• _Your task_: Starting with the line that has "TABLE OF CONTENTS" in the records below and ending with the line that has "CONSEQUENCES WERE NOT", output those lines exactly and nothing more; omit the pictures.

• _Records for this exercise_:
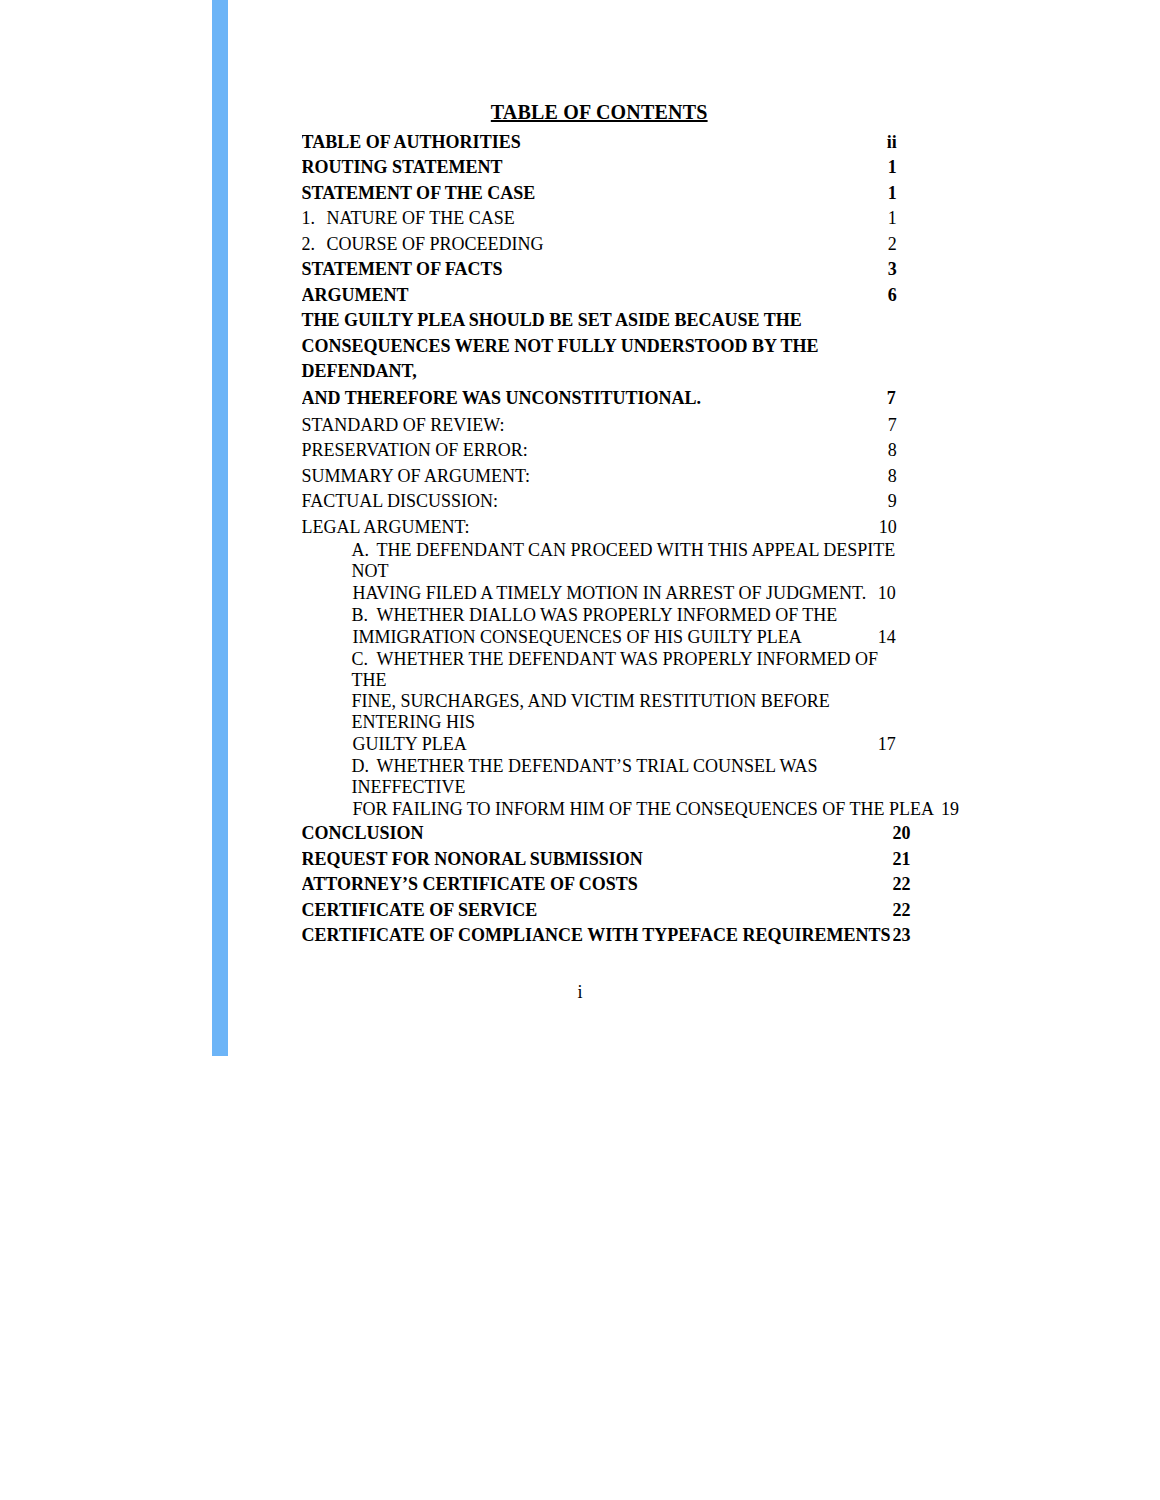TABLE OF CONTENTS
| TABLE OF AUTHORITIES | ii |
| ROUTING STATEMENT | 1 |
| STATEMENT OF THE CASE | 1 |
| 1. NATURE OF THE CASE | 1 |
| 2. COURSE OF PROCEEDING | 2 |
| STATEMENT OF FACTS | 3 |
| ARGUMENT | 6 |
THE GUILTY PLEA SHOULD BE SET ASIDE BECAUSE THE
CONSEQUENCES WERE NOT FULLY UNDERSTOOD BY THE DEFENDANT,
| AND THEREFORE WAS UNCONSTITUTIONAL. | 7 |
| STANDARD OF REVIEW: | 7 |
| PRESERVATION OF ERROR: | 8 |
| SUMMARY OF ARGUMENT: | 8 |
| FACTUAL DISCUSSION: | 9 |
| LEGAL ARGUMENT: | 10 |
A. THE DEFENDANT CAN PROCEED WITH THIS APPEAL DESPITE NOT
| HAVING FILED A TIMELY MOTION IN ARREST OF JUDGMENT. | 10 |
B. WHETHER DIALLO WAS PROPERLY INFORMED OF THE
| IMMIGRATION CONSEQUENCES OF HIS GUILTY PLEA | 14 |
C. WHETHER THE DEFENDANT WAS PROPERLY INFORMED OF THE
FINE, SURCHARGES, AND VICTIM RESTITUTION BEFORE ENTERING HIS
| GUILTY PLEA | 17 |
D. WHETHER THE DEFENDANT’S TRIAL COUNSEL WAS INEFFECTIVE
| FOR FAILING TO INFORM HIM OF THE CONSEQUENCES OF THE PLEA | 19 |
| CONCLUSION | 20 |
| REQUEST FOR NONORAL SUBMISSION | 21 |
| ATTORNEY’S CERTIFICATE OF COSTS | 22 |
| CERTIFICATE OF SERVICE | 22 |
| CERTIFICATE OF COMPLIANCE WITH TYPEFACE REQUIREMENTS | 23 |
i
* * *
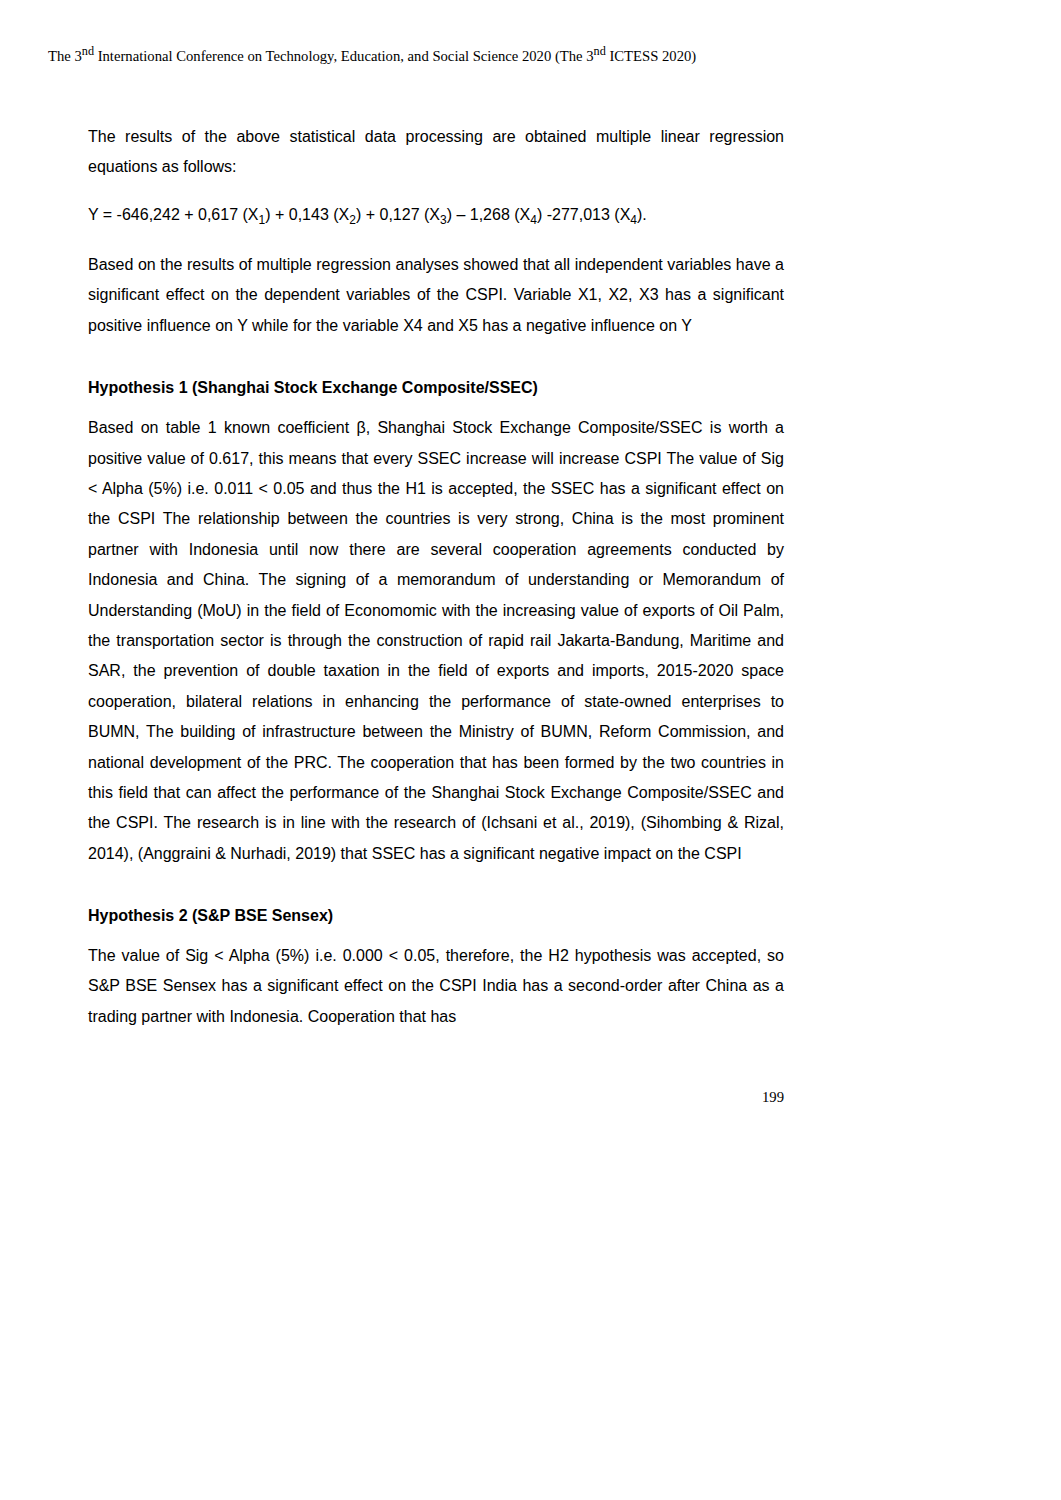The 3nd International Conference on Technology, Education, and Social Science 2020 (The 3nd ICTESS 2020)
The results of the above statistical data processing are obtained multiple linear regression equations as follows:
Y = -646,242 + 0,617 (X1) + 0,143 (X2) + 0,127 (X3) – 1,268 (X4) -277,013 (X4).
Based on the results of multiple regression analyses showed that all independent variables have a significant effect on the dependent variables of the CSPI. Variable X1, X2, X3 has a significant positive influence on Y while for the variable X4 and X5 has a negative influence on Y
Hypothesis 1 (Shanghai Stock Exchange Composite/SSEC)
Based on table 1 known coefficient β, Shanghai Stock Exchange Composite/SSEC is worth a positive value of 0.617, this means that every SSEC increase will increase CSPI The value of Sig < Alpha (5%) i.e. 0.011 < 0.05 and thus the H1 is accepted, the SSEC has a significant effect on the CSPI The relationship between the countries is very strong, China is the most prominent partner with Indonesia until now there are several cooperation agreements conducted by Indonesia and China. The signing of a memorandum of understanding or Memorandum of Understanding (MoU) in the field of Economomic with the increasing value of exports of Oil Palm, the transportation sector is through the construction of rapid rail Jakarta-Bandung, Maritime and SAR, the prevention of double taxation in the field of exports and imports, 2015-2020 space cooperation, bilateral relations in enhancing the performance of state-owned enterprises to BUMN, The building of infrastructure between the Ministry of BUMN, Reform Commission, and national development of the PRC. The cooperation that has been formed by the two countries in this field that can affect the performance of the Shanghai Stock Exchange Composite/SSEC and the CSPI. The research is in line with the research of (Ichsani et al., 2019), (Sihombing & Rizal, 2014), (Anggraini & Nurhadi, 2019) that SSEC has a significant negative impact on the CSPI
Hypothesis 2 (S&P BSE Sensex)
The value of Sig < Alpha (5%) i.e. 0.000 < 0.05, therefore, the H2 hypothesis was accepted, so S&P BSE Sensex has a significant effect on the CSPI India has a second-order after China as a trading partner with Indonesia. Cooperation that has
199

• _Written reply_:
TABLE OF CONTENTS
| TABLE OF AUTHORITIES | ii |
| ROUTING STATEMENT | 1 |
| STATEMENT OF THE CASE | 1 |
| 1. NATURE OF THE CASE | 1 |
| 2. COURSE OF PROCEEDING | 2 |
| STATEMENT OF FACTS | 3 |
| ARGUMENT | 6 |
THE GUILTY PLEA SHOULD BE SET ASIDE BECAUSE THE
CONSEQUENCES WERE NOT FULLY UNDERSTOOD BY THE DEFENDANT,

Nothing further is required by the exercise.